We were on the move again today. We climbed aboard the Interbus at Syracuse railway station at 9am, bound for Catania Airport. The latter was the best place to pick up our hire-car, and Centauro gave a really good rate for a one-way 4-day hire to Palermo. It was pretty easy to find the hire place. We'd booked a Fiat 500 or similar. John was hoping to get the Fiat but we got a Hyundai I10. It's a good little nippy car, and we definitely wanted a small one knowing what the roads will be like around the island.
By 11am we were underway, and the 1.25hr drive to Piazza Armerina went by very easily. The roads were very good, by and large, and there wasn't much traffic. Driving the 110km odd to get there represented perhaps a quarter of the total driving we will be doing. We's decided that it would be much easier to hire a car than try and negotiate the logistics of trains, inter-city buses and local buses to get to the places we wanted to go. Many of the historic sites we are planning to visit are a number of kilometres out of the nearest town.

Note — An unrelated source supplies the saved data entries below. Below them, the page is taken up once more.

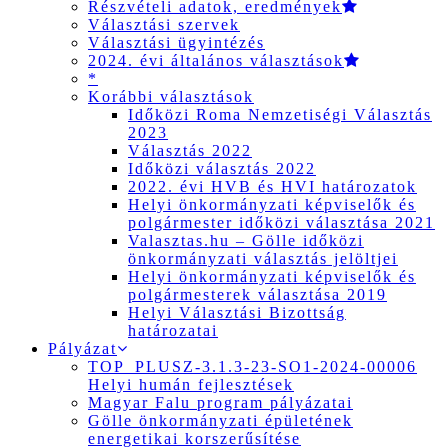
Részvételi adatok, eredmények
Választási szervek
Választási ügyintézés
2024. évi általános választások
*
Korábbi választások
Időközi Roma Nemzetiségi Választás
2023
Választás 2022
Időközi választás 2022
2022. évi HVB és HVI határozatok
Helyi önkormányzati képviselők és
polgármester időközi választása 2021
Valasztas.hu – Gölle időközi
önkormányzati választás jelöltjei
Helyi önkormányzati képviselők és
polgármesterek választása 2019
Helyi Választási Bizottság
határozatai
Pályázat
TOP_PLUSZ-3.1.3-23-SO1-2024-00006
Helyi humán fejlesztések
Magyar Falu program pályázatai
Gölle önkormányzati épületének
energetikai korszerűsítése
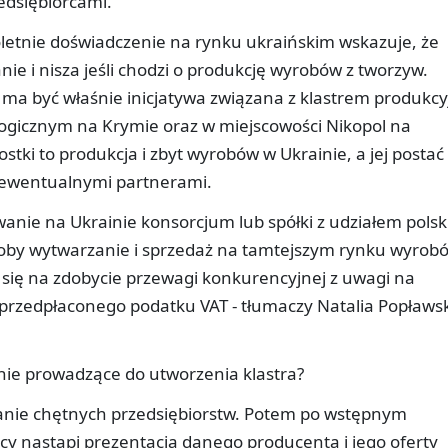
edsiębiorcami.
goletnie doświadczenie na rynku ukraińskim wskazuje, że
ie i nisza jeśli chodzi o produkcję wyrobów z tworzyw.
ma być właśnie inicjatywa związana z klastrem produkcy
ogicznym na Krymie oraz w miejscowości Nikopol na
nostki to produkcja i zbyt wyrobów w Ukrainie, a jej postać
 ewentualnymi partnerami.
wanie na Ukrainie konsorcjum lub spółki z udziałem polsk
oby wytwarzanie i sprzedaż na tamtejszym rynku wyrob
 się na zdobycie przewagi konkurencyjnej z uwagi na
i przedpłaconego podatku VAT - tłumaczy Natalia Popławs
nie prowadzące do utworzenia klastra?
nie chętnych przedsiębiorstw. Potem po wstępnym
y nastąpi prezentacja danego producenta i jego oferty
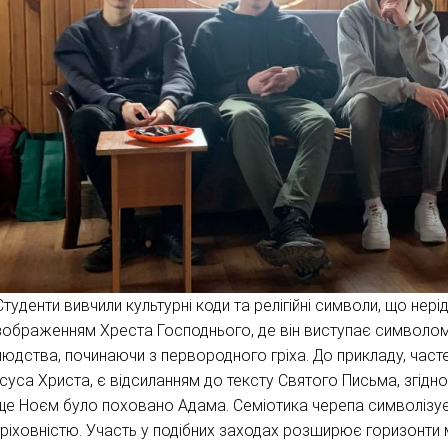
Студенти вивчили культурні коди та релігійні символи, що нері
зображенням Хреста Господнього, де він виступає символом в
людства, починаючи з первородного гріха. До прикладу, час
Ісуса Христа, є відсиланням до тексту Святого Письма, згідно 
ще Ноєм було поховано Адама. Семіотика черепа символізує
гріховністю. Участь у подібних заходах розширює горизонти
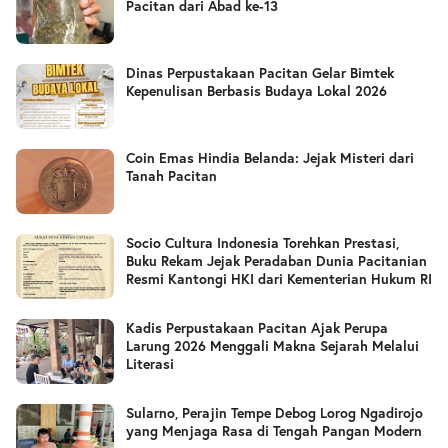
Pacitan dari Abad ke-13
Dinas Perpustakaan Pacitan Gelar Bimtek
Kepenulisan Berbasis Budaya Lokal 2026
Coin Emas Hindia Belanda: Jejak Misteri dari
Tanah Pacitan
Socio Cultura Indonesia Torehkan Prestasi,
Buku Rekam Jejak Peradaban Dunia Pacitanian
Resmi Kantongi HKI dari Kementerian Hukum RI
Kadis Perpustakaan Pacitan Ajak Perupa
Larung 2026 Menggali Makna Sejarah Melalui
Literasi
Sularno, Perajin Tempe Debog Lorog Ngadirojo
yang Menjaga Rasa di Tengah Pangan Modern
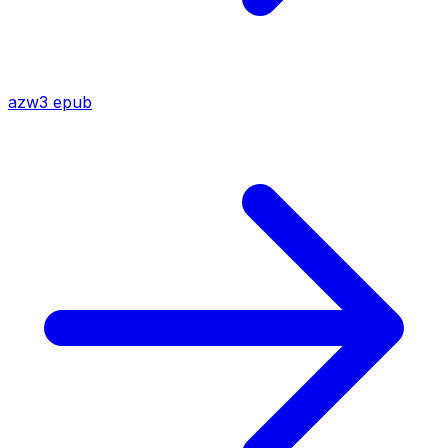
azw3
epub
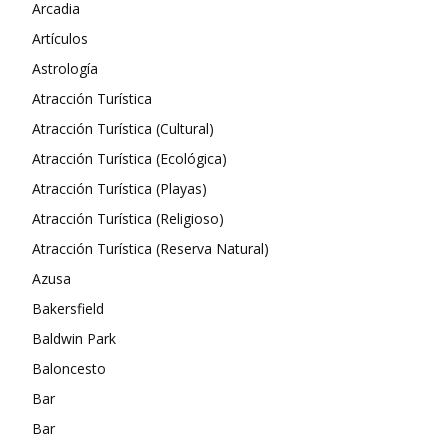
Arcadia
Artículos
Astrología
Atracción Turística
Atracción Turística (Cultural)
Atracción Turística (Ecológica)
Atracción Turística (Playas)
Atracción Turística (Religioso)
Atracción Turística (Reserva Natural)
Azusa
Bakersfield
Baldwin Park
Baloncesto
Bar
Bar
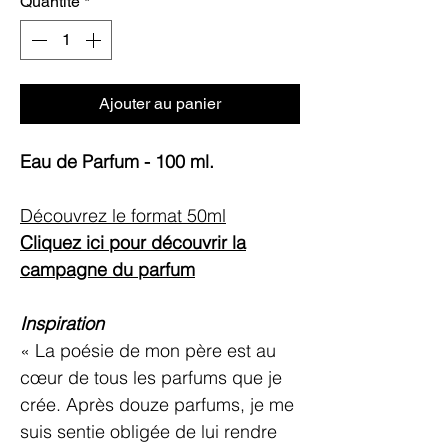
Quantité
*
Ajouter au panier
Eau de Parfum - 100 ml.
Découvrez le format 50ml
Cliquez ici pour découvrir la
campagne du parfum
Inspiration
« La poésie de mon père est au
cœur de tous les parfums que je
crée. Après douze parfums, je me
suis sentie obligée de lui rendre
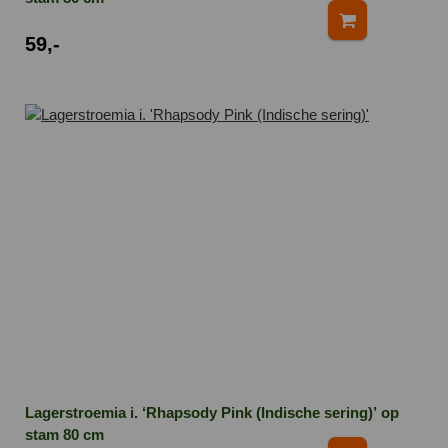
59,-
Lagerstroemia i. ‘Rhapsody Pink (Indische sering)’ op
stam 80 cm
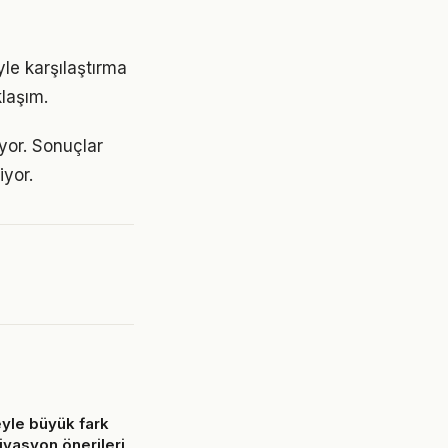
le karşılaştırma
klaşım.
ıyor. Sonuçlar
yor.
yle büyük fark
ivasyon önerileri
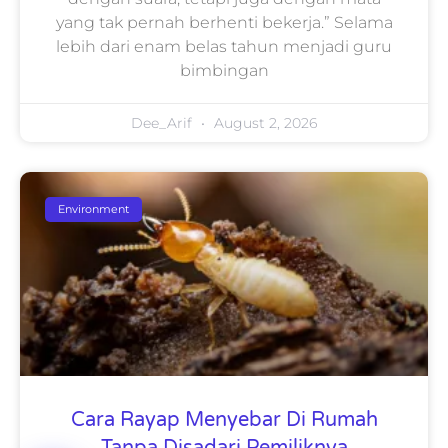
yang tak pernah berhenti bekerja.” Selama
lebih dari enam belas tahun menjadi guru
bimbingan
Dee_Arif
August 2, 2026
Environment
Cara Rayap Menyebar Di Rumah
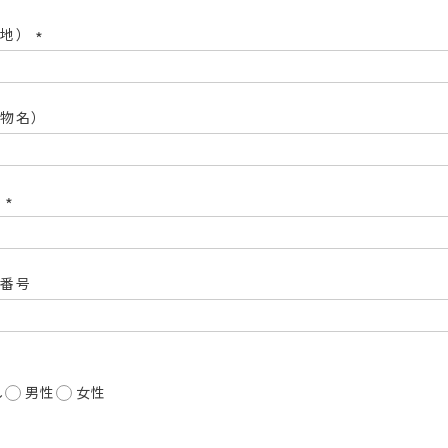
番地）
(必
須)
建物名）
号
(必
須)
ス番号
し
男性
女性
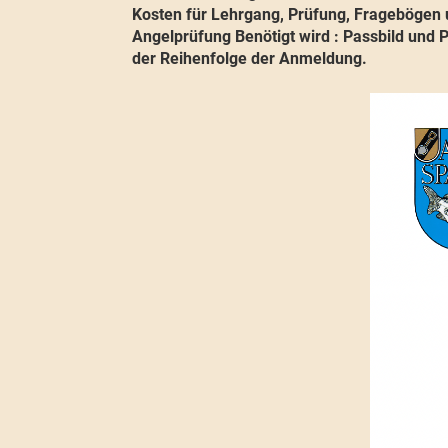
Kosten für Lehrgang, Prüfung, Fragebögen u
Angelprüfung Benötigt wird : Passbild und
der Reihenfolge der Anmeldung.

We had a reasonable view of Mt Etna as we arrived at Catania Airport on the bus, and then great views of the dry interior of the island. Much of the landscape looked barren, though the area surrounding Catania itself was intensively developed in orange and lemon orchards. Further inland some of the brown 'paddocks' were being churned over by bulldozers pulling ploughs, but we don't know what their intended use was. There were no animals to be seen. After a while the land became more favourable for olives.
 |
| Inland from Catania |
 |
| Piazza Armerina |
Closer to Piazza Armerina the land greened up again. The purpose of deviating inland to this part of the island was to visit Villa Romana del Casale. It is considered to be one of the most prestigious Roman relics in the Mediterranean, It was built in 350-320AD, probably for a Roman senator. It is world-renowned for its spectacular mosaics, all 3500 sqm of them, many in superb condition. The mosaics are not just pretty geometric patterns; in most of the rooms they tell a story or give some sort of description of life at the time, e.g. tools using in fishing, massive hunting scenes showing different techniques of hunting, captured animals being loaded onto vessels on various continents and then unloaded in Italy destined for the wildlife sports in the various arenas.
 |
Villa Romana del Casale - the heated baths
|
 |
| A hunting scene |
 |
| Collection of wild animals for gladiatorial combat |
The mosaics were simply stunning, and are apparently the richest, largest and most varied collection in the world. One was 66m x 5m. We were blown away. Thankfully they were all under cover, because the temperature outside in the sun was 31 deg and it was blazing hot walking between the different buildings. Being there in the middle of the day was great in terms of the limited number of tourists and it was possible to read the interpretation signs beside every room without having to look over shoulders. It would have been better if the mosaics were not so dusty; they could have done with a wipe down. By 2pm we were expiring. We drove the 10km to Piazza Armerina, found a carpark right outside our apartment, and found a cafe to have an ice-cold almond granita to cool us down. When we walked through the main street into the town centre the place was so unbelievably quiet we wondered if it might be a public holiday. In fact, though Google describes it as one of the most attractive medieval towns in Sicily, we were very underwhelmed. I think the vast deposits of pigeon shit on the buildings, footpaths and roads had something to do with it! It reeked, and there were feathers floating everywhere. Not pleasant. Many buildings for sale, it's not a town that is thriving despite being the jump-off point for the Villa.
 |
| The main drag into Piazza Armerina, probably the only cleanish street |
We managed to get hold of our host and he turned up to let us into his apartment. He was an older Italian, very friendly and chatty. John managed to pick up much of what he said, the rest was translated by gestures. The room was very nice, and after a shower and rest we ventured out to find a bite to eat. The town was so much more attractive in the evening. The few shops were now open. There were people about, and the light showed the town at its best. Street-lights lit up the buildings and dispersed the gloom so that the whole place took on a totally different persona. We walked some of the alleyways, deemed to be excellent examples of medieval architecture, and really enjoyed the feel of the place. What a difference to how we found it mid-afternoon!
 |
| Piazza Armerina at night (still pretty quiet) |
Our host suggested two small restaurants nearby for dinner (actually there were only two choices and one was closed because it was Monday). It was a lovely meal. John chose the antipasto plate for an entree. When it arrived it looked beg enough for an entire meal.
 |
| John's antipasto |
The town looked lovely at night from our room.